Ao primogênito do meu quintal
Já nem me lembro mais ao certo quando você chegou, mas lembro como veio. Estava dentro de uma sacola, dessas de plástico mesmo, e acabara de fazer uma viagem do trabalho de meu pai até a minha casa, vieram de ônibus.
Parecia uma bolinha peluda de tão fofo, um lindo Pastor Alemão. Durante à noite chorou tanto, dengoso! Já havia uma companheira para ele, da mesma raça, no começo foi difícil, mas ele é tão carinhoso que ela logo se rendeu. Foram companheiros durante alguns anos, mas Tica - como era chamada - logo nos deixou.
O quintal agora era todo seu, ele reinava! O carinho era dedicado somente à ele, era o que sempre quis o, agora gigante e forte, Lucky.

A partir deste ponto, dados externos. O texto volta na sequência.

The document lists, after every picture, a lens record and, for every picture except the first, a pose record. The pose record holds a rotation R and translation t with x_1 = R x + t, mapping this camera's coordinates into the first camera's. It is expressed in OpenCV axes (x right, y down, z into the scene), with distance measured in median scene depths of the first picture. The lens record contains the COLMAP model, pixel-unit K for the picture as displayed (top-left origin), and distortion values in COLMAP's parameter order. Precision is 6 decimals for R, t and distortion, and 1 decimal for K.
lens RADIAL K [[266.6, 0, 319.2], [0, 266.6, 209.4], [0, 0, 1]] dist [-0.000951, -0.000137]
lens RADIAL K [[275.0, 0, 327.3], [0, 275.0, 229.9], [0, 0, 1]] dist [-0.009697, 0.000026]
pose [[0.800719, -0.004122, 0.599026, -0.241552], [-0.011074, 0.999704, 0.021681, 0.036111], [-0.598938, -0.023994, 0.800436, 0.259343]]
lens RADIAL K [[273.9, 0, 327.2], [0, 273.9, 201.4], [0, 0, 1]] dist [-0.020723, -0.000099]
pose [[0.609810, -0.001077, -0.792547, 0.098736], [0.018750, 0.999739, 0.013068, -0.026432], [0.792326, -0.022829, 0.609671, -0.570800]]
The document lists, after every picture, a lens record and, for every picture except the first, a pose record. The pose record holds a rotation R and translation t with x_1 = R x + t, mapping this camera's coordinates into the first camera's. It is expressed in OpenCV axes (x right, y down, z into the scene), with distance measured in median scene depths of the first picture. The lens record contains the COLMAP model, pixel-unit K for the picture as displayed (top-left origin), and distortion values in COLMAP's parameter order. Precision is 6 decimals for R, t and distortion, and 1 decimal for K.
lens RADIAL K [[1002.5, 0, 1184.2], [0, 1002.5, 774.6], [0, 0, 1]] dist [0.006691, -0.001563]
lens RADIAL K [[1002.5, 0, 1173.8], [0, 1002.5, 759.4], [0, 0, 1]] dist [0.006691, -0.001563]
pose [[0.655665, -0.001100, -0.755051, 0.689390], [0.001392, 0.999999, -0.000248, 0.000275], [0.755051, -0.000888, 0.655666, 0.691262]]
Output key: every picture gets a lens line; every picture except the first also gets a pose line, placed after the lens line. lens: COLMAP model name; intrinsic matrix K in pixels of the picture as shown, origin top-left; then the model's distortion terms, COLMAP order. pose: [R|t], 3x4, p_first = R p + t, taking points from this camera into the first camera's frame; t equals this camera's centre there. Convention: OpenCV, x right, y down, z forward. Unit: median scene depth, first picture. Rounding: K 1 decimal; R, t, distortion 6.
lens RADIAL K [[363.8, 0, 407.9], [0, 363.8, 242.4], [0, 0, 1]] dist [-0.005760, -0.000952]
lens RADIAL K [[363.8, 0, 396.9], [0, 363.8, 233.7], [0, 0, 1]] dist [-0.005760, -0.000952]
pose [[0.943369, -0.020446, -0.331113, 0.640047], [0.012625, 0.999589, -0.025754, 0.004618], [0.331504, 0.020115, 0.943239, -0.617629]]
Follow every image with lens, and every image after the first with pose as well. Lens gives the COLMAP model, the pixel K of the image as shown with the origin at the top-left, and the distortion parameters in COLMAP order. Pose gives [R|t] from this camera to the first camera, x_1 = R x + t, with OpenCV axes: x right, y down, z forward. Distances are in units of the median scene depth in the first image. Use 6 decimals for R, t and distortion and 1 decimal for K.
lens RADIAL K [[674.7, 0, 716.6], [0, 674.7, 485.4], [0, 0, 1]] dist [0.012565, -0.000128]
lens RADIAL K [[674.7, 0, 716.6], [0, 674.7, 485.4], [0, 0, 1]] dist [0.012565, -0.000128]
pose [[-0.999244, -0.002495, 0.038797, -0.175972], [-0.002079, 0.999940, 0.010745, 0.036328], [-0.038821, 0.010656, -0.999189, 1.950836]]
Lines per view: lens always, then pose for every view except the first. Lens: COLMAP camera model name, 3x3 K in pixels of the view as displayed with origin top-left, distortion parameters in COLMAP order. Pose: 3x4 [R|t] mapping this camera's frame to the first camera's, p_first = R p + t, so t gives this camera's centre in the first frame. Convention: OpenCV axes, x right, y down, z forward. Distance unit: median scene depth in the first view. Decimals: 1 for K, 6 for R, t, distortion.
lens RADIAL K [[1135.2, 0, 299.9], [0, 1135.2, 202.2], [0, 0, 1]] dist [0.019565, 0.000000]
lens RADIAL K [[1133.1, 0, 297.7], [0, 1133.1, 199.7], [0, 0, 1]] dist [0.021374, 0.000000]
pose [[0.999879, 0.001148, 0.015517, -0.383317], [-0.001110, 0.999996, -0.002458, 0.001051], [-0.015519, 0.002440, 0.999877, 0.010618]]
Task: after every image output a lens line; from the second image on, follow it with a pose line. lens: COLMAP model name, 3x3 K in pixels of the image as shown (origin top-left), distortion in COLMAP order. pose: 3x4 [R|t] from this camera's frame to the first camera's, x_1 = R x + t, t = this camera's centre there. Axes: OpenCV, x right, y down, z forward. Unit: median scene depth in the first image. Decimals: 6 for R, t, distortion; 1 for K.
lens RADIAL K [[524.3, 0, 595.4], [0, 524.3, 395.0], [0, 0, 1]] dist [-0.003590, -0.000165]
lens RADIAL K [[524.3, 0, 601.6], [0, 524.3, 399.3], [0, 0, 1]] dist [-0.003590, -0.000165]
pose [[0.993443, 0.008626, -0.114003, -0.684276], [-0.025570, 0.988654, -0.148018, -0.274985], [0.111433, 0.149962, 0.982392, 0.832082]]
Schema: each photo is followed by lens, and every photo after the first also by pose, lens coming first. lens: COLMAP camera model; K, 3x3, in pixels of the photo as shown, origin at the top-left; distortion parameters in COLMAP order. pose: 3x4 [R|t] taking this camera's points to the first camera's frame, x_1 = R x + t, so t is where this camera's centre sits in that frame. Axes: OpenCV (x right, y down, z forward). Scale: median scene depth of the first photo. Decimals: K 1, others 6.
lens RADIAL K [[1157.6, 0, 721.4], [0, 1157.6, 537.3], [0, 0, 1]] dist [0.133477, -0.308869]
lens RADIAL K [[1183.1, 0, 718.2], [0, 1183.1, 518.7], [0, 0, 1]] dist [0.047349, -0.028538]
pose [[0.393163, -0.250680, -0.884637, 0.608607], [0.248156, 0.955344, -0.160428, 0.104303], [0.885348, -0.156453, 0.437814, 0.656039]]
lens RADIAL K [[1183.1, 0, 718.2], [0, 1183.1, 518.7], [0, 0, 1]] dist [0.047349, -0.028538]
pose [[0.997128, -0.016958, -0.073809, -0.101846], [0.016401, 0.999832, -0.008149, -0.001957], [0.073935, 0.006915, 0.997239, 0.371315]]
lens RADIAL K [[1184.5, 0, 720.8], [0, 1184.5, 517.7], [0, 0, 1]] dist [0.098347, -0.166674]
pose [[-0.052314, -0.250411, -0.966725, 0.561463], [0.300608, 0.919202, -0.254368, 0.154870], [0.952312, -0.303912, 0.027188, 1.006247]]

Corria por todo o quintal como uma criança que mora em apartamento e aos finais de semana vai para a casa da avó. Muito esperto esse meu primogênito!
Logo meu pai se ocupou em arrumar companheiros para ele, e vieram um casal de Labrador - Zeus e Gaia, pretos, lindos! Tão carinhosos quanto o primogênito Lucky.
A fêmea também nos deixou. Meu pai trouxe logo outra fêmea, irmã de Zeus e Gaia, chamamos de Daphine, morreu também, pensamos não ter sorte com fêmeas! O macho continuou, e ainda está pelo quintal. É companheiro fiel nos latidos e nas brincadeiras com Lucky, eles sabem se divertir!
Meu pai, protetor incansável dos animais, adotou uma Vira-lata, seu xodó! De nome engraçado, Batatinha! Ela se esparrama pelo quintal, tamanha a preguiça! Mas não mexam com ela, não gosta nem um pouco das brincadeiras dos seus companheiros de quintal e chega a avançar neles se esses se aproximam dela.
Depois de alguns anos reinando nesse quintal, Lucky, não corre tanto como fazia, continua recebendo carinho, talvez não o de sempre, de quando chegou, e já não se sente tão entusiasmado quando novo.
Temo que sua idade e sua estadia estejam chegando ao fim nesse quintal e que Deus esteja preparando um cantinho em outro quintal para ele. Sou egoísta e já sofri tanto com a perda dos meus antigos protetores e companheiros de quintal...
Meu primogênito que reina o quintal não só da minha casa, mas de meu coração também, está cansado, de andar mais lentificado, olhar mais triste...
Triste estou ficando em escrever esse texto, meus olhos já marearam, já chegou a torcer minha gartanta, o famoso nó, por pensar em perdê-lo.
É engraçado como eles são importantes para mim, os três são, parte de mim. Trazem histórias, estão na memória de família, são da família e pensar em perdê-los é perder uma parte, essa parte que eles constituíram com o passar dos anos. Trazer outros para esse meu quintal é fácil, mas não são os mesmos de antes, cada um traz uma característica única, como os amigos que tenho - com o perdão da analogia.
Tantos anos chegando em casa e olhando para ele - o primogênito -, que quando estou na esquina da rua de casa ele já sabe que estou chegando e até sobe na grade à espera do carinho, que confesso: nem sempre faço!
Eu entro e ele corre para perto de mim, me cheirando toda, me lambendo com sua língua gigante, como se dissesse: - Estou aqui, cresci, mas ainda preciso do seu carinho!
Acho que fazemos isso também... Crescemos e continuamos esperando o carinho das pessoas como quando éramos crianças, mas nem sempre o temos.
Preciso me atentar aos sinais de alerta que as pessoas dão. Escrever esse texto, que começou com uma intenção e acabou com outra, me fez pensar nisso. Como somos distraídos!
Bom, meus outros protetores de quintal que me perdoem, mas meu primogênito, ah, esse é meu preferido!